What we need to keep in mind is that this isn’t exclusive to the New York Yankees; not every season is going to be like 2010 where there were few injuries and the big names all seemed to take leaps forward. This doesn’t mean that our farm system is without its flaws, its merely a reminder to take a little perspective when viewing our next crop of young players. I recently had a discussion with someone that was unhappy about NY’s first round picks the last ten years or so, which at first thought seemed reasonable. That was, until I pulled up some other teams who by and large are looked at as having great success drafting and developing. What I came up with was a bunch of lists fairly similar to what we’ve seen in the Bronx; aside from the “can’t miss” players that get taken in the first five to ten picks it was a mish mash of reasonable success, outright failures and a whole lot of “what should have beens” that failed to live up to their hype. Again, when taking a look at the big picture and not using Yankee tunnel vision I didn’t see a stark difference between the Yanks’ 1st rounders and the rest of baseball. It’s great to see a players ceiling and start projecting their stat lines their rookie year and beyond, but a ceiling is in now way a guarantee, and in most cases is not likely to be realized.

 One notion that seems to surface often when discussing the current state of our farm system is that it hasn’t produced like the one that fed the glorious dynasty years. There’s no doubt that the system headed by Gene Michael and company turned out some of the greatest Yankees of all time, namely Derek Jeter and Mariano Rivera who will likely stroll into the Hall of Fame with much fanfare and little to no doubt that they belong there. Along with two first ballot players that system churned out some others that proved to be the backbone of those teams. Names like Williams, Posada and Pettitte may never see the likes of Cooperstown, but they have certainly made their mark in Yankee lore and cannot go unmentioned. You could argue that one of, if not all three have earned their ticket to the Hall, or maybe have their numbers retired, but that’s a discussion for another day. The point of all this is, while it was fantastic to grow up a Yankee fan watching all of these guys hit the scene and come together to march to victory so many times it has spoiled us a bit and heightened our expectations to unrealistic proportions.

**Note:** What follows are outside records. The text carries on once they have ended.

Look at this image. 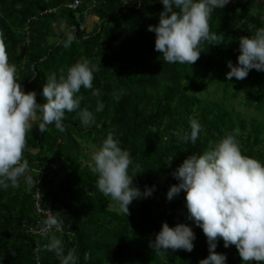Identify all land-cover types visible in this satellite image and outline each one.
<instances>
[{
	"label": "trees",
	"instance_id": "trees-1",
	"mask_svg": "<svg viewBox=\"0 0 264 264\" xmlns=\"http://www.w3.org/2000/svg\"><path fill=\"white\" fill-rule=\"evenodd\" d=\"M74 1L0 0V33L9 62L17 67L22 89L37 93L38 104L45 102L41 92L48 74L59 75L83 59L98 68L93 87H82L79 93L80 107L93 112L94 123L85 127L75 112H66L64 132L49 125L40 133L38 111L26 133L25 175L18 187L0 189V264H60L46 247L53 238L61 240L65 254L74 250L77 264H199L209 255L208 243L202 229L187 219L186 193L181 190L171 201L166 194L178 183L172 172L186 157L211 149L228 134H235L243 155L264 164V124L233 117L225 105L200 96L210 82L232 101L244 93L248 110L264 111V71L252 69L241 80L225 78L227 61L236 64L240 54L239 38L264 27V7L259 0H230L232 4L215 9L209 26L219 44L202 42L191 65L163 62L154 48L155 33L147 28L159 22L164 7L160 0H100L91 10L102 23L90 35L81 29L90 4L83 1L76 10L65 7ZM56 16L72 28L68 33L53 35L49 20ZM68 35L73 41L65 47ZM98 100L104 105L100 112ZM190 119L202 126L195 144L181 139L190 132ZM109 133L131 154L133 184L142 191L155 186L151 196L133 200L127 216L110 209L111 198L98 191L97 175L82 156L84 144L98 149ZM38 189L53 197L62 233L47 238L35 233ZM162 222L191 225L193 250H153L149 242ZM215 251L226 254V264H243L235 245L225 248L219 239Z\"/></svg>",
	"mask_w": 264,
	"mask_h": 264
},
{
	"label": "clouds",
	"instance_id": "clouds-1",
	"mask_svg": "<svg viewBox=\"0 0 264 264\" xmlns=\"http://www.w3.org/2000/svg\"><path fill=\"white\" fill-rule=\"evenodd\" d=\"M163 10L159 22L148 25L155 33L154 48L163 56V62L193 64L200 56L199 47L204 41L219 44L217 34L210 31L209 20L215 9H223L229 0H160ZM73 37L68 35L64 43L70 46ZM239 55L236 64L227 61L230 69L226 79L241 80L250 70L264 71V27L252 36L239 38ZM95 64L88 59L77 61L59 75L46 76L41 95L44 103H37L35 91L25 92L17 82V67L10 63L3 35L0 33V189L18 187L25 175L28 161L23 158L26 150V133L33 129L37 112L41 120L36 125L40 133L52 125L65 131V113L75 112L81 123L88 127L95 116L88 108H81V88L91 89ZM93 94L99 96L98 90ZM97 101L96 112L103 110ZM190 132L181 139L195 144L202 126L196 119L189 121ZM92 171L97 175L96 188L105 197L118 203L125 216L133 200L152 195L155 186H145L142 191L133 184L129 175L131 154L120 141L109 133L98 149L91 153ZM178 181L169 187L166 198L171 201L184 190L187 219L202 229L208 243L209 255L199 264H226L227 256L215 249L222 239L224 247L235 245L243 264H264V164L256 158L243 155L235 134L222 137L211 149L193 153L172 172ZM30 179V177H26ZM46 229L57 225L55 217L45 220ZM195 233L191 225L176 223L169 226L162 222L160 231L149 246L159 252L194 248ZM47 250L54 252L60 264H77L74 250L65 254L61 240L53 238ZM89 254H84V260Z\"/></svg>",
	"mask_w": 264,
	"mask_h": 264
},
{
	"label": "rangeland",
	"instance_id": "rangeland-1",
	"mask_svg": "<svg viewBox=\"0 0 264 264\" xmlns=\"http://www.w3.org/2000/svg\"><path fill=\"white\" fill-rule=\"evenodd\" d=\"M259 2V4L264 7V0H259ZM208 83L210 82H207L206 89L201 93V97L207 98L210 102H216L220 105H225L226 109L232 110L233 117L236 116L237 118L245 119L254 118L255 120H258L264 124V111H254L251 110V108L248 110L245 105L246 95L244 93H240L236 100L232 101L230 94L224 93L222 87L217 85H209ZM234 119L237 122L236 118ZM94 150H96L94 146L89 147V145L84 144L82 156L87 158L86 164L88 166L93 164V161L91 160V153ZM110 209L116 212L119 211L118 203L112 201Z\"/></svg>",
	"mask_w": 264,
	"mask_h": 264
},
{
	"label": "built area",
	"instance_id": "built-area-1",
	"mask_svg": "<svg viewBox=\"0 0 264 264\" xmlns=\"http://www.w3.org/2000/svg\"><path fill=\"white\" fill-rule=\"evenodd\" d=\"M83 1L84 2L88 1V3L90 4V9H93L99 3L100 0H75L72 4L65 5V7L72 10H76L78 6H80L83 3ZM234 1L235 0H233L232 2ZM34 20H36V18H34ZM29 23L30 21H28L27 24ZM34 203H35L34 205L35 213L38 215V217H40L39 224L36 225V227L34 228L35 233L38 234L40 238H47L49 236H52L53 234L62 233L64 228L63 225L58 220H57L58 221L57 225L53 226L50 229H46V225L44 223L48 217H55L54 214L55 203L53 197L44 196L38 189L34 193Z\"/></svg>",
	"mask_w": 264,
	"mask_h": 264
},
{
	"label": "crops",
	"instance_id": "crops-1",
	"mask_svg": "<svg viewBox=\"0 0 264 264\" xmlns=\"http://www.w3.org/2000/svg\"><path fill=\"white\" fill-rule=\"evenodd\" d=\"M84 18L85 19L84 22L82 23L81 29H84L88 35L94 33L102 23L97 17V15L93 12V10L90 9V6L88 7V10L84 12ZM49 23L51 30H53L54 36H60L61 33H65V32L68 33L70 29H72L71 27L70 28L68 27L65 19L59 16L58 17L56 16L55 19H51V21L49 20Z\"/></svg>",
	"mask_w": 264,
	"mask_h": 264
}]
</instances>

 It comes to no surprise that this next round of prospects, some of which who are climbing the ranks of Baseball America’s top prospect sheets, will be subject to the same lofty and in some cases obscene standards that were set back in the 90’s. Don’t get me wrong, there was nothing better than witnessing the birth of so many illustrious careers, but a little levity needs to be exercised when projecting those same hopes and dreams on the upcoming group of players. With all that said, there are some similarities between the two groups. We have a power hitting offense-first catcher in Sanchez, a pair of lefties in Turley and Banuelos, the former of which has certain comps to Pettitte, a late inning closer with a devastating out pitch in Montgomery, some slick fielding outfielders in Williams and Heathcott and a bat first guy (Austin) that could end up manning a corner spot anywhere on the field. There’s even some serious potential a bit further back in Gumbs who has the potential to shore up another up the middle spot in Yankee Stadium.  

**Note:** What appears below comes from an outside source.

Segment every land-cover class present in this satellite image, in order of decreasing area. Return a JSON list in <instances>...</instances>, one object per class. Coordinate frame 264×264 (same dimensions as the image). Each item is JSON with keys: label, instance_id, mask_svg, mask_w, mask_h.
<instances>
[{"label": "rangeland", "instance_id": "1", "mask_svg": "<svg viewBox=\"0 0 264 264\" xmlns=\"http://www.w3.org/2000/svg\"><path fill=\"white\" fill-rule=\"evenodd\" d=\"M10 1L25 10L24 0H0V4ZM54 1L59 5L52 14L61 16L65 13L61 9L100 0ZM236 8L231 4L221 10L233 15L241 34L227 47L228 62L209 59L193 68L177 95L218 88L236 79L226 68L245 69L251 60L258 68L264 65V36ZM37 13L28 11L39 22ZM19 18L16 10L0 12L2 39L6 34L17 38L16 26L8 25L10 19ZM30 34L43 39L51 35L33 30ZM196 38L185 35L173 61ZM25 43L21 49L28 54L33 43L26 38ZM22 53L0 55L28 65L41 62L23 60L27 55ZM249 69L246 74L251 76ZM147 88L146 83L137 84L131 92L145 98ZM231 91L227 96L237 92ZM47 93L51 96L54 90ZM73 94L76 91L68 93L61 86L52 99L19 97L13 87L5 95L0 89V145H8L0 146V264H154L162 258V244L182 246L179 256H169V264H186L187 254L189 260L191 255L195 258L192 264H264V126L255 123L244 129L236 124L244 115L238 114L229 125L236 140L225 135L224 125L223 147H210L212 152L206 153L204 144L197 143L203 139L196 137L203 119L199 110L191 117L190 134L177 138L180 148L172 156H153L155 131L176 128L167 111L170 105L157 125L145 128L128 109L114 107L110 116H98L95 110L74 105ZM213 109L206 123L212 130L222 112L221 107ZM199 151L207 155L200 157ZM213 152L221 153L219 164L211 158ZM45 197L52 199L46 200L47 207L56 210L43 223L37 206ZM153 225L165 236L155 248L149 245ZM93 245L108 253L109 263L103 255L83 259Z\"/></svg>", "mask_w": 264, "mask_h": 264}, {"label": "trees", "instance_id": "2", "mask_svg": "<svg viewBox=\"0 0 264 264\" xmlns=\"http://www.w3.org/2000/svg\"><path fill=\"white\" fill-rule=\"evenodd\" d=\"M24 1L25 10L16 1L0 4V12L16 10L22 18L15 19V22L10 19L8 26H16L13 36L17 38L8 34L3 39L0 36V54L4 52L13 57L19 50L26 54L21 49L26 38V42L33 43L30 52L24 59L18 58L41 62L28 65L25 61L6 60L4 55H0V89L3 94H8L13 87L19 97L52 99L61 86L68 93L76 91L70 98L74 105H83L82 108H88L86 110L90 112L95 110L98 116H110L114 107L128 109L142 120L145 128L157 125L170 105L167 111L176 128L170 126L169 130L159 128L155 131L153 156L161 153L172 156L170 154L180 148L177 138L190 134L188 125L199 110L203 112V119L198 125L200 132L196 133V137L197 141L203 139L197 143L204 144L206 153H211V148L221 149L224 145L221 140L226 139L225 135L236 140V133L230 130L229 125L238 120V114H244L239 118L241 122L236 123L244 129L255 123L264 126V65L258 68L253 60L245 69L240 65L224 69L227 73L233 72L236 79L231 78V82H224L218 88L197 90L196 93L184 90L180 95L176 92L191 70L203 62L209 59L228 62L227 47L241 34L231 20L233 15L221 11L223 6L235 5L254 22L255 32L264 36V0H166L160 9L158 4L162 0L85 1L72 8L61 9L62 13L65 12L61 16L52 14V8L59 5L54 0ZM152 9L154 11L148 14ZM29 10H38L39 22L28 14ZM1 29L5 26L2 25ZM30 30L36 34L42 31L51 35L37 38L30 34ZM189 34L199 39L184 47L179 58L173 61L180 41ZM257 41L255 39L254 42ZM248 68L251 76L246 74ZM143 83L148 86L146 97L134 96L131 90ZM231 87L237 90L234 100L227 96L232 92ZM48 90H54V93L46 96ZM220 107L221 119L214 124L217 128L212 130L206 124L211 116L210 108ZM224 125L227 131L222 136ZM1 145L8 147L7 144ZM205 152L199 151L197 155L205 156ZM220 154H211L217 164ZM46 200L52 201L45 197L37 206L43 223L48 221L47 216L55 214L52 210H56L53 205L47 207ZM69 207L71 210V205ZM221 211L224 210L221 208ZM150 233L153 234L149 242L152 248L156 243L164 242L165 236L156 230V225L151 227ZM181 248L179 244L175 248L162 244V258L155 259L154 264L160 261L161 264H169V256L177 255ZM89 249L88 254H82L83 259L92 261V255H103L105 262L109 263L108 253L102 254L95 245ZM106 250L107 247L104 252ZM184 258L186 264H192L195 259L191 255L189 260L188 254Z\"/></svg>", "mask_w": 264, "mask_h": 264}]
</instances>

 Despite the lack of players chomping at the bit in Scranton the Yankee farm system has plenty of names to look forward to, but try to gauge your expectations and remember the one that broke your heart back in your grade school days, because it’s bound to happen again….and again, but will inevitably lead to another love affair. This is what makes following these players as they try and make their way to greatness so exciting, and what makes all the heartache worth it in the end.